After a moment of silence, Mama Cass turned back toward me and smiled, once again picking up that relaxed, mellow attitude. “C’mon, Dean,” she said. “I’ll show you what I was thinking.” Then she headed toward her restaurant.
It was as if the red sky hadn’t even happened.
There was laughter in Mama Cass’s dining room. People had drifted back to their tables; they’d picked up their abandoned forks and resumed their interrupted meals. The laughter, the mindless chatter—it made me think that perhaps they’d picked up the same conversations, too. Hershel went on ahead, disappearing into the kitchen, while Mama Cass paused at a couple of tables to chat with her customers. Taylor and I stayed a couple of paces back. Taylor was stewing. Her arms were crossed, and her head was turned, refusing to even look in Mama Cass’s direction.
After a couple of minutes, Mama Cass waved us toward the back of the dining room. She escorted us through the kitchen and into her office.

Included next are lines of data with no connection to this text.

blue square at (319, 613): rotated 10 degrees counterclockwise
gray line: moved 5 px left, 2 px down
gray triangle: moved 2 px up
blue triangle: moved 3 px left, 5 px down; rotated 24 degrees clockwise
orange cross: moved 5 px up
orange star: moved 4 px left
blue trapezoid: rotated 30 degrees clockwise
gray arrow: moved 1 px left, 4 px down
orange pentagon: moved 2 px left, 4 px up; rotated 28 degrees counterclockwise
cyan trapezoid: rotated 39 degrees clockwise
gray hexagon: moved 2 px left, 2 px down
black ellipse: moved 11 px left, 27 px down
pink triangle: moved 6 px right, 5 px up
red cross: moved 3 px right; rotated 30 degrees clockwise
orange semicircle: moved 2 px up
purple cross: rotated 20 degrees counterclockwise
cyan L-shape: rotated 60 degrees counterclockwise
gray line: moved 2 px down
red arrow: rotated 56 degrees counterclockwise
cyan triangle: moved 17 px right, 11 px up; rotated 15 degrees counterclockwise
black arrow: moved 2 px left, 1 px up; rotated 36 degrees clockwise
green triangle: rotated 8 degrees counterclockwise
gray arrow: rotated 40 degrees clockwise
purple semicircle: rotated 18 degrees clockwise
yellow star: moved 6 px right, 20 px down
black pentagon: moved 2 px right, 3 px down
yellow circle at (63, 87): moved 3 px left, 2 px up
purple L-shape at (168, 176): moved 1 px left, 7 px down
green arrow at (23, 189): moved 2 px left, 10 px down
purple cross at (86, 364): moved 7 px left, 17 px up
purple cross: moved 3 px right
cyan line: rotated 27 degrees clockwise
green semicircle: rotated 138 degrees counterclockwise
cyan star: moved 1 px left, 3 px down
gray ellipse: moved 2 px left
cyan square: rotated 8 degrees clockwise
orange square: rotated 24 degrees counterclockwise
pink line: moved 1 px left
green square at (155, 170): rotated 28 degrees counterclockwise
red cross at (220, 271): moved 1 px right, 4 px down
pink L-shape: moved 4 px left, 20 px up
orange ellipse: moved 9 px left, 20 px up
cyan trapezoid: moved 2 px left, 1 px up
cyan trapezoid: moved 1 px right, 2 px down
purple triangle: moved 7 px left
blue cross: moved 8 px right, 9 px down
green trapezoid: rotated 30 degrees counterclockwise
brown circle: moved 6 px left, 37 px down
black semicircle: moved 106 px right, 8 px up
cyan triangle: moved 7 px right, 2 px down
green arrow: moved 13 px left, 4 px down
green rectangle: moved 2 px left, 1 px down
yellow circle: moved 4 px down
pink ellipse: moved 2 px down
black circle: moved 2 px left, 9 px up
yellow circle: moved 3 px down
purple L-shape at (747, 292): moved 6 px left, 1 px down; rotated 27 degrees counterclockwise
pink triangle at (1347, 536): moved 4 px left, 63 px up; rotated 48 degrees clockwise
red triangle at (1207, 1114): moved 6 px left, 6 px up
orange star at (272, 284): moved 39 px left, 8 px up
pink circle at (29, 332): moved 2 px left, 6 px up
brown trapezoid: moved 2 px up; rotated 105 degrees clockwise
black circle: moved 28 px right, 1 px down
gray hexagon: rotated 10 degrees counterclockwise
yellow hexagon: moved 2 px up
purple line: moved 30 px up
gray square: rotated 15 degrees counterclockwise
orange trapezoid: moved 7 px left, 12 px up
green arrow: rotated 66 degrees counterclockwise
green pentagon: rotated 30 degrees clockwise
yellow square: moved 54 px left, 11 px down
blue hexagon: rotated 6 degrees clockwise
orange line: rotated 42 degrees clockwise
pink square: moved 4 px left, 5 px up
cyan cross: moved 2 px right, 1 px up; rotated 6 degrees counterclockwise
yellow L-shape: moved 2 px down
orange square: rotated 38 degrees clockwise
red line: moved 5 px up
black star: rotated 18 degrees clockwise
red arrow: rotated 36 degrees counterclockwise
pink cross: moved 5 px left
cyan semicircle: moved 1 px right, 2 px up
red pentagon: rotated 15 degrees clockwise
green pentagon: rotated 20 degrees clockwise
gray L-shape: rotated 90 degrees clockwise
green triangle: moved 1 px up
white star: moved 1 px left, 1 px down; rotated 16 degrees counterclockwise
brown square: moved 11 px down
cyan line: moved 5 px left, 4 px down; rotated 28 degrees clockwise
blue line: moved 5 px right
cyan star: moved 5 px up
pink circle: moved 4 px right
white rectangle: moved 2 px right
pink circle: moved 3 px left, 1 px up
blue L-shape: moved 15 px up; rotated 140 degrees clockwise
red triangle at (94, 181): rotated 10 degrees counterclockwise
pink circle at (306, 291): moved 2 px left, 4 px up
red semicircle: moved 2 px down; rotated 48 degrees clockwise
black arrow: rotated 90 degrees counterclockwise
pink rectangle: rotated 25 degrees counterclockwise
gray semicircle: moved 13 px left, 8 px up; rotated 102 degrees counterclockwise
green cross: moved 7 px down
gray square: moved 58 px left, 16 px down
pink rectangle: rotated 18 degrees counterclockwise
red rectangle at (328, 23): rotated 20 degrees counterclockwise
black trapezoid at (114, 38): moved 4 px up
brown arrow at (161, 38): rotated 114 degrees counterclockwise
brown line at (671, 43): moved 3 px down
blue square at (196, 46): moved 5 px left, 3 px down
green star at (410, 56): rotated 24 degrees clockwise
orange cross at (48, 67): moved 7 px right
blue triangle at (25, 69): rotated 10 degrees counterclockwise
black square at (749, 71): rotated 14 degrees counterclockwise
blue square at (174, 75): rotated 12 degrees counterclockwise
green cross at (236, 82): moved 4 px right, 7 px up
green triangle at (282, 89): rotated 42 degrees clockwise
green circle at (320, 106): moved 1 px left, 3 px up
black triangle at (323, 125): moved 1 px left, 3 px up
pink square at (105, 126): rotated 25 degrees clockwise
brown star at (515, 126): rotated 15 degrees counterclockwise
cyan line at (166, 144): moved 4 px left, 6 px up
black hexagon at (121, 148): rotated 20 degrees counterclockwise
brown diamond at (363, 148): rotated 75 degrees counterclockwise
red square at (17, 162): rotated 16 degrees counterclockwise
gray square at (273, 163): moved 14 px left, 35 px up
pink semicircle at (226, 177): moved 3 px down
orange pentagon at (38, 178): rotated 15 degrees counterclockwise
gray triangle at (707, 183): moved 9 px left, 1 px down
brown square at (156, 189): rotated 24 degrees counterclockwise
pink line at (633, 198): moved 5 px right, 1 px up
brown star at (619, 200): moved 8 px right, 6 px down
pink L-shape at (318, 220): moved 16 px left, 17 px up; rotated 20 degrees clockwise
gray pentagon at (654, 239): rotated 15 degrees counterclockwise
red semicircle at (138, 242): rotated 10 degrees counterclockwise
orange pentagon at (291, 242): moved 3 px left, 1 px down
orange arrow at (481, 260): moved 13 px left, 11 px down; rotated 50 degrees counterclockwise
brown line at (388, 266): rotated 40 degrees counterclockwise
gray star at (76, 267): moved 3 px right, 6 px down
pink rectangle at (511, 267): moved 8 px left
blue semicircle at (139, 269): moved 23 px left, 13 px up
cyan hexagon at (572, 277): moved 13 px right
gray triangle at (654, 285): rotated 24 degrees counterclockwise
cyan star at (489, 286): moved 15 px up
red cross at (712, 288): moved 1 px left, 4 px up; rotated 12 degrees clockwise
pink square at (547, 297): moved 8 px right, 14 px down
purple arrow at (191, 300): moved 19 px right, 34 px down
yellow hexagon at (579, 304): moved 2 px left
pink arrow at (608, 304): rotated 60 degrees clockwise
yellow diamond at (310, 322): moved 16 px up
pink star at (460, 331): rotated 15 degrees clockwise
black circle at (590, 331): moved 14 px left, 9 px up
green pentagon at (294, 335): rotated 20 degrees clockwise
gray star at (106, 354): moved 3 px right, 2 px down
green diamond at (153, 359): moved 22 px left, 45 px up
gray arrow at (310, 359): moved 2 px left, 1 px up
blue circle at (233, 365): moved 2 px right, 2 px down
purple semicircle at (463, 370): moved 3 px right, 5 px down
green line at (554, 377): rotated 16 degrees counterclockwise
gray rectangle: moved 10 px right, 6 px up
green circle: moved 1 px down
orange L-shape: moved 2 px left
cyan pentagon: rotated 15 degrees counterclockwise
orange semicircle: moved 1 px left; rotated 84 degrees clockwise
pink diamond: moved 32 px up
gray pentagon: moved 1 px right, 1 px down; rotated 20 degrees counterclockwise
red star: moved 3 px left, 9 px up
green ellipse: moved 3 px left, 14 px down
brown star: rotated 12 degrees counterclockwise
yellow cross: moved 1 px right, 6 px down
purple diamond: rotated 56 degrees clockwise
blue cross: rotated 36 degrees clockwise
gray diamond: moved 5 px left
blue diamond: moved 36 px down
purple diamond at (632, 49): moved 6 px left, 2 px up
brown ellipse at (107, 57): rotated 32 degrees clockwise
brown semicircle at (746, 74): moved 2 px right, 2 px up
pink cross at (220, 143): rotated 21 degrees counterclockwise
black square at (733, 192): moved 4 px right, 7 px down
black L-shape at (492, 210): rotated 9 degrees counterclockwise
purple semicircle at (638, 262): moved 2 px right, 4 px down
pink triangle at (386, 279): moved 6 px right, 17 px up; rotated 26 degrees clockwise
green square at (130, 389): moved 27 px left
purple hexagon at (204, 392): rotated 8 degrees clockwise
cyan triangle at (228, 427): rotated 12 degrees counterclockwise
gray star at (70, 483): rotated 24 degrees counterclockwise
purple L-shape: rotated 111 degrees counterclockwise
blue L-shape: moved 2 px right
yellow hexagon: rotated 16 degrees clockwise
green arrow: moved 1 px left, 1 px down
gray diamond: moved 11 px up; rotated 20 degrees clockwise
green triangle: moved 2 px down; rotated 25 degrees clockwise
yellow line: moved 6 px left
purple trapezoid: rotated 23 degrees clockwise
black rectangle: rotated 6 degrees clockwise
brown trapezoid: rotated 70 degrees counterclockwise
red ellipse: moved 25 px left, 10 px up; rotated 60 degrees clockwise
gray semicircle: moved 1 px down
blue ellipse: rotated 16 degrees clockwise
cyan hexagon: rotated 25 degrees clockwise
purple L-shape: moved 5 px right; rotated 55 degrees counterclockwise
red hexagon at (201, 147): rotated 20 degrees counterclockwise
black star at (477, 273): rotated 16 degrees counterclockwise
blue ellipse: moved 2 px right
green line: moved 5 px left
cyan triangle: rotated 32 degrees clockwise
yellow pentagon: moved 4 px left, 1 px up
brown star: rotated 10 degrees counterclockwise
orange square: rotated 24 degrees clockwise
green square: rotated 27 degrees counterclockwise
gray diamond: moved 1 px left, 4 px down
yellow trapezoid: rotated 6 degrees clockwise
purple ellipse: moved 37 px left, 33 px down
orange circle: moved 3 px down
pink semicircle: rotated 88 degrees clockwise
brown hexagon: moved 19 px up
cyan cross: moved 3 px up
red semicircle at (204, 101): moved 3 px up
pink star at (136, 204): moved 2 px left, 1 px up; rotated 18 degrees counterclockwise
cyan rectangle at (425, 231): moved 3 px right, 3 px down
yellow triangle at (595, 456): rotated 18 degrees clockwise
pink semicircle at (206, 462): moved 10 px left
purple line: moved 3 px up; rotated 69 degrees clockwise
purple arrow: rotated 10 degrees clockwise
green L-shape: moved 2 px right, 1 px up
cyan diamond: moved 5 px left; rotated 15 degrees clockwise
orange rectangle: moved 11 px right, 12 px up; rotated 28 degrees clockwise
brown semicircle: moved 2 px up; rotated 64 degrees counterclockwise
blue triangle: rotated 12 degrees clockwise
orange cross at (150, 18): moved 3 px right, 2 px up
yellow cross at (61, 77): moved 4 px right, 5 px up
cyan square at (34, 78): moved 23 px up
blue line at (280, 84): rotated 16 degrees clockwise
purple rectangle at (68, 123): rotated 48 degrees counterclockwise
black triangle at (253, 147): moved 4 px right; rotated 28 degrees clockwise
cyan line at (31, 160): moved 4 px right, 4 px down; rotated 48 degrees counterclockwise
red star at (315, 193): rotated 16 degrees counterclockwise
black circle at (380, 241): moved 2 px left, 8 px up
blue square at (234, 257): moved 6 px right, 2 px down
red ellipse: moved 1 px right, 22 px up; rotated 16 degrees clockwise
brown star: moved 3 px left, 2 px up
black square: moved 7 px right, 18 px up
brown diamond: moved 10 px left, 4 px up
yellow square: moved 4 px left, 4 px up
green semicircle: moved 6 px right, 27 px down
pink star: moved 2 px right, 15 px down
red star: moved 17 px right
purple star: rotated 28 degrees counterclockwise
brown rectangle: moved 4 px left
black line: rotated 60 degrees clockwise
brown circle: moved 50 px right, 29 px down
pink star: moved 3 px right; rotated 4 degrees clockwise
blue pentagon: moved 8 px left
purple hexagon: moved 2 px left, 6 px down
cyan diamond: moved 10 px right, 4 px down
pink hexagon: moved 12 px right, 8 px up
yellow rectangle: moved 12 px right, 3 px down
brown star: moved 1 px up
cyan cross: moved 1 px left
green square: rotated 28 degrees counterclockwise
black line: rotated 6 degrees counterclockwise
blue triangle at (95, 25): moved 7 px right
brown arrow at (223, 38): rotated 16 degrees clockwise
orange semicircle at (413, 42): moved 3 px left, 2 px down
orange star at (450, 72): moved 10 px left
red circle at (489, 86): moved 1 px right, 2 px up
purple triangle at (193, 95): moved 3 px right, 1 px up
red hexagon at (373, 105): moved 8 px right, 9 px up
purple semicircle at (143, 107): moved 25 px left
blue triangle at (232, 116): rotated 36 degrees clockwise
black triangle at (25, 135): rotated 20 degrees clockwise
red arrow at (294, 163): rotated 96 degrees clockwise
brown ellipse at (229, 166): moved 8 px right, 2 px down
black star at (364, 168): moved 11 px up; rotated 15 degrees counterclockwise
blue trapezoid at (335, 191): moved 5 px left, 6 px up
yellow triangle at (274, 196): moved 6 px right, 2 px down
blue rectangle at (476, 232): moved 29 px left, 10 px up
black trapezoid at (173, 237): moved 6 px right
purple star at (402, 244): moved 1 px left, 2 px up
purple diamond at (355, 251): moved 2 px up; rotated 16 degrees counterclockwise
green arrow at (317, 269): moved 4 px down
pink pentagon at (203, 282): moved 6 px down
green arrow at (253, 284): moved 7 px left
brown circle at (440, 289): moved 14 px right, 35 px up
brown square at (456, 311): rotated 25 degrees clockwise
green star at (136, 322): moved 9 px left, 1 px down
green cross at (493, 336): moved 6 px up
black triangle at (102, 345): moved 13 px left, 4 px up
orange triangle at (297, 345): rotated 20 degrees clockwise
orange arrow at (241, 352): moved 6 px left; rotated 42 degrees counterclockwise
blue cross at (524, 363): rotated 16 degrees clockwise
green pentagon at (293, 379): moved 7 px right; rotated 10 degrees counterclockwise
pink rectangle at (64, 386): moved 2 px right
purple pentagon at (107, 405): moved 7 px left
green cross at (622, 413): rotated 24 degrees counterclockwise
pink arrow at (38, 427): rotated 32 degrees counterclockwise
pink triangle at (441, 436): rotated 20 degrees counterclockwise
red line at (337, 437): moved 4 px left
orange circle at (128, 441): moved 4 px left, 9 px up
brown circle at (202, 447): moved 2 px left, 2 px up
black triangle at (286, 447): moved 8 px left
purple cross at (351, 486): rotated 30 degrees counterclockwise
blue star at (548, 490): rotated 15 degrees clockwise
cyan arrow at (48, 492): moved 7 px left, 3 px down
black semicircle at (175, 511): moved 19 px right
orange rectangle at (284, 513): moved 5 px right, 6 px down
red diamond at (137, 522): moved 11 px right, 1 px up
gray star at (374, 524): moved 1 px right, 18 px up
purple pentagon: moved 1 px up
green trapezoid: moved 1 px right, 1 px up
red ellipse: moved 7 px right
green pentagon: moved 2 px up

“How’s the hand?” she asked. She leaned back against the edge of her desk and gestured for me to raise my palm up into the air. I showed it to her, and she nodded. “It’s healing up all right? It isn’t hurting?”
“It’s getting better,” I said, “but it still hurts a bit.” This wasn’t exactly true. In fact, it didn’t hurt at all, but I was running low on Vicodin. Mama Cass nodded her head in understanding.
Taylor shot me a perplexed look. I hadn’t told her about my hand or Mama Cass’s help, so this was all news to her. I caught her eye, and after a second, her confusion turned to anger. I couldn’t help feeling a bit guilty. Like I was conspiring with an enemy, like I was sneaking around behind her back and plotting against her.
“What do you want us to deliver?” Taylor asked brusquely, turning away from me.
“A package. Something Terry wanted me to find.”
“What is it?” Taylor asked again, crossing her arms.
“I’m not going to tell you that,” Mama Cass said. “It’s Terry’s business, not yours.” She turned toward me. “Can I trust you, Dean?” she asked. “Can I trust you to be careful and discreet? Can I trust you to keep this out of her hands?”
I nodded, then glanced at Taylor. Her arms were still crossed, and she was staring angrily at the wall. “It’s for Terry,” I explained, trying to win her over. She just shrugged.
Perhaps Taylor would have preferred that I just let it go right there. But I was curious. I wanted to know what Mama Cass and Terry were working on, and I was pretty sure that that was what Taylor wanted, too. Despite her feelings for this mercenary businesswoman, despite her obvious loathing.